Antes de que mi padre se fuera nunca me había preocupado por la casa, es más, no me había percatado de las paredes descarapeladas, de las puertas carcomidas, de los muebles viejos y sucios. El jardín era una jungla, y el barandal un criadero de óxido. Latas de cerveza por aquí y por allá, el vaho de meados desplazándose indolente desde un rincón.
Han surgido amigotes de todos lados. “¡Eh, no te orines ahí!”, y la risa brutal de los demás atenuando mi queja, y el pelafustán termina de mear y regresa sonriendo estúpidamente. “No prendas eso, ahí viene mi madre”, y otro pelafustán enciende la chora y fuma como chacuaco.
Tuve que ponerme a trabajar y mi madre se encargó de procurar mi bienestar: lava y plancha mi ropa, me sirve el almuerzo en las mañanas, y por las noches la cena, el premio justo por las agotadoras horas de trabajo a las que estoy obligado en mi condición de hombre de la casa. Pero la casa se desmorona, decía, y la estufa es una guarida grasienta de cucarachas.
Sucedió que para ese tiempo recibí juntos el pago de aguinaldo, el fondo de ahorro y la prima vacacional, y decidí darle una manita de gato a la casa para que mi madre se sintiera cómoda en ella. Arreglaron la fachada, resanaron y pintaron la casa por dentro. Cambié las puertas y el barandal. Mandé podar el jardín para que mi madre no batallaba tanto barriendo las latas y la basura del jardín, y los amigotes tuvieran un lugar más agradable donde tomar sus cervezas.
El sábado es mi día de descanso y desde temprano los veo venir, uno tras otro doblando la esquina, y sin pedir permiso a mi madre, que en ese momento sale al mercado, franquean el pequeño barandal blanco y se instalan en el jardincito. Uno de ellos, el más joven, echado sobre un montón de yerbas, le da un gran trago a mi cerveza mientras observa con sus ojillos sangrientos la cadencia de mi madre al caminar con su bolsa de mandado.
Siguen orinándose en el jardín, aunque les diga que pueden entrar y hacerlo en el baño. Los vecinos se quejan cada vez más de los olores agudos y de la música a todo volumen. Levanto los brazos en un amago de protesta y enseguida los bajo resignado y soporto callado los reclamos.
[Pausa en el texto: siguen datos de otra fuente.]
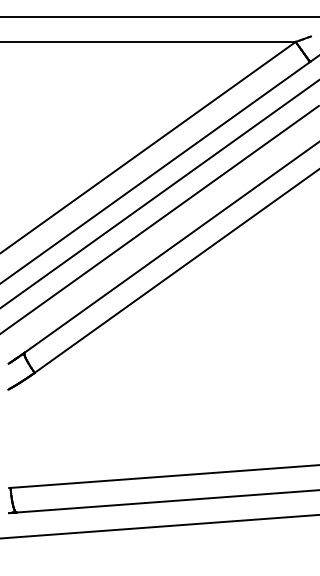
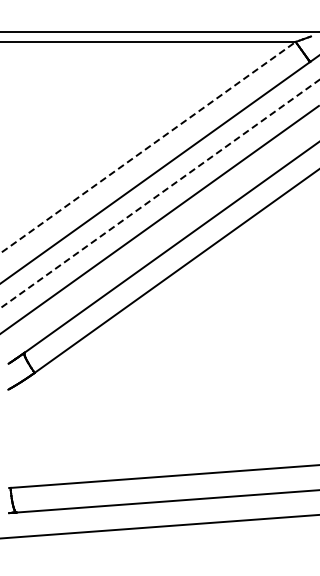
line at (159, 17) position: (159, 17) -> (159, 32)
line at (147, 147): solid -> dashed
line at (159, 194): solid -> dashed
Llaman a la policía y prometo bajar el volumen y fumar menos. Pero esto no acaba, al contrario, va creciendo como crecen los yerbajos en el jardín.
Un día mi madre me sugirió que ya no dejara entrar muy seguido a los amigotes al jardín. Le apreté las manos en señal de que lo haría; ella estaba enferma y yo en plan de prometerlo todo. “Pero ve a la cocina y prepara la cena -le dije-; el hablar les compete a los hombres y entre todos a mí, que soy el hombre de la casa”.
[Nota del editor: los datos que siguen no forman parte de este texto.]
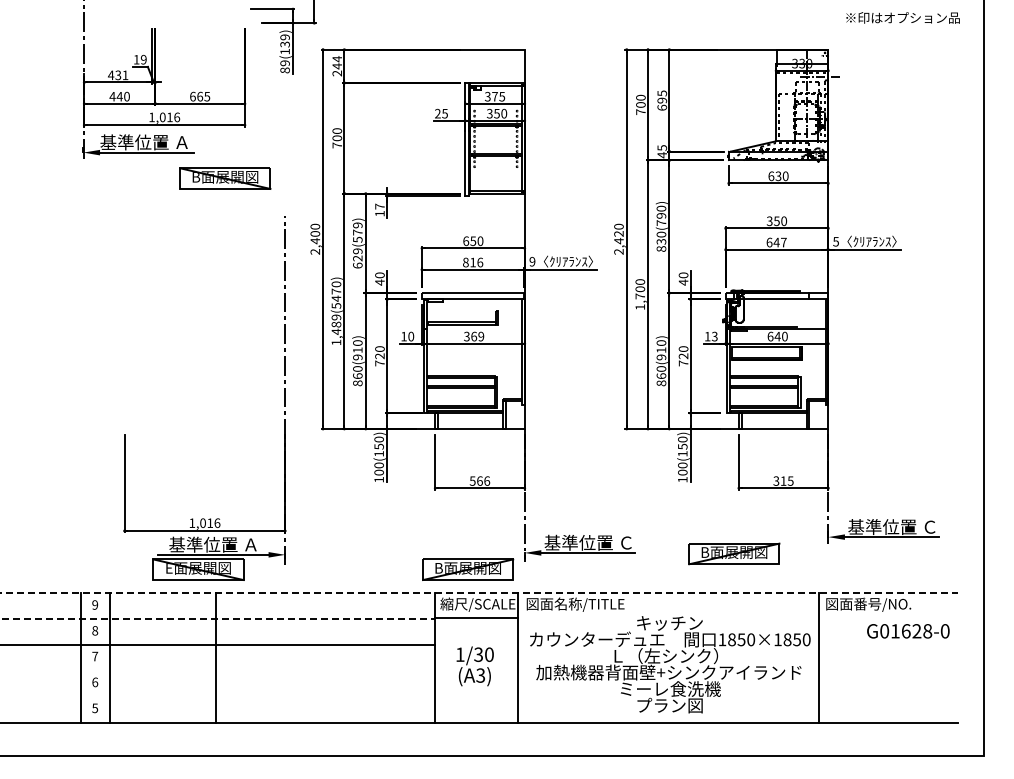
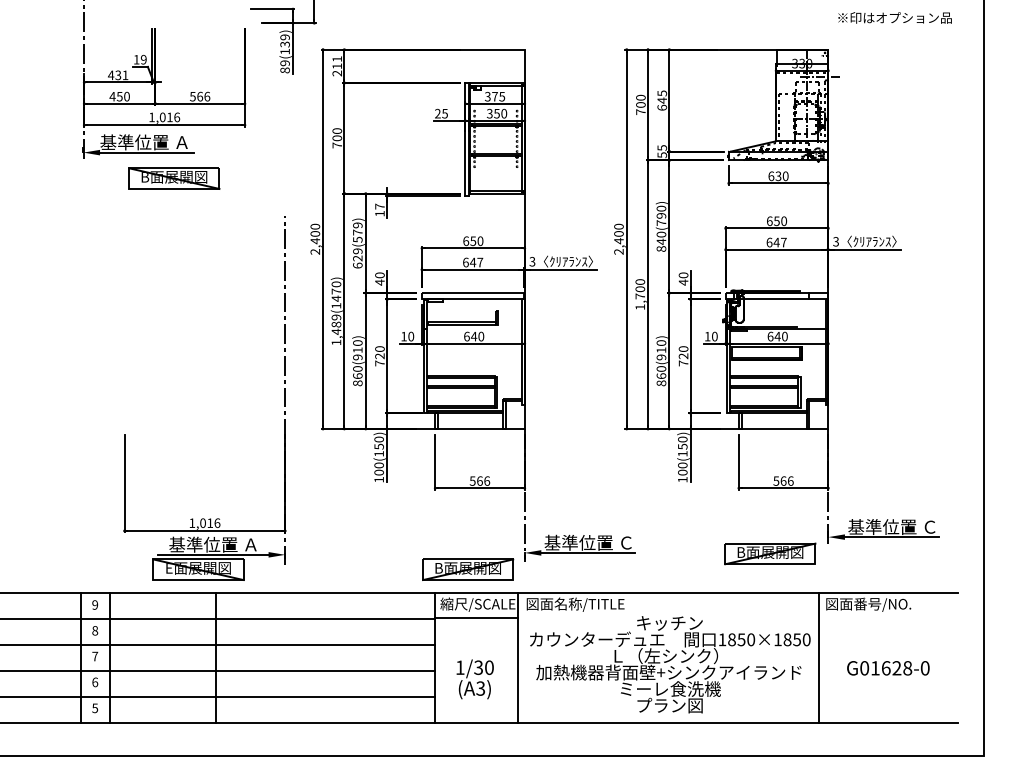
text at (902, 17) position: (902, 17) -> (894, 17)
text at (336, 62): 244 -> 211
text at (119, 96): 440 -> 450
text at (200, 96): 665 -> 566
text at (662, 100): 695 -> 645
text at (662, 155): 45 -> 55
part at (225, 178) position: (225, 178) -> (174, 178)
text at (769, 220): 350 -> 650
text at (618, 233): 2,420 -> 2,400
text at (661, 241): 830(790) -> 840(790)
text at (835, 241): 5 -> 3
text at (532, 261): 9 -> 3
text at (473, 262): 816 -> 647
text at (336, 305): 1,489(5470) -> 1,489(1470)
text at (474, 336): 369 -> 640
text at (714, 336): 13 -> 10
text at (783, 480): 315 -> 566
part at (734, 553) position: (734, 553) -> (770, 553)
line at (479, 593): dashed -> solid
line at (218, 619): dashed -> solid
text at (908, 631) position: (908, 631) -> (888, 668)
text at (474, 666) position: (474, 666) -> (474, 679)
line at (218, 670): none -> present
line at (218, 696): none -> present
Al día siguiente les dije a los amigotes: “Búsquense otro jardín y beban de lo suyo, invitándose por turnos. Voy a tomar las riendas de mi casa y beberme lo que me gano”. Y ellos, mordiéndose los labios, se admiraban del nuevo valor que mostraba al hablarles. Entonces el más joven me dijo: “Puedes tomarte las cervezas que quieras y mandar en tu casa; nadie te quitará lo que es tuyo”. Los otros, acurrucándose todavía más en la banca de jardín que mi madre acababa de comprar, siguieron bebiendo sin parar hasta muy tarde. Al llegar la noche estaban aún de fiesta.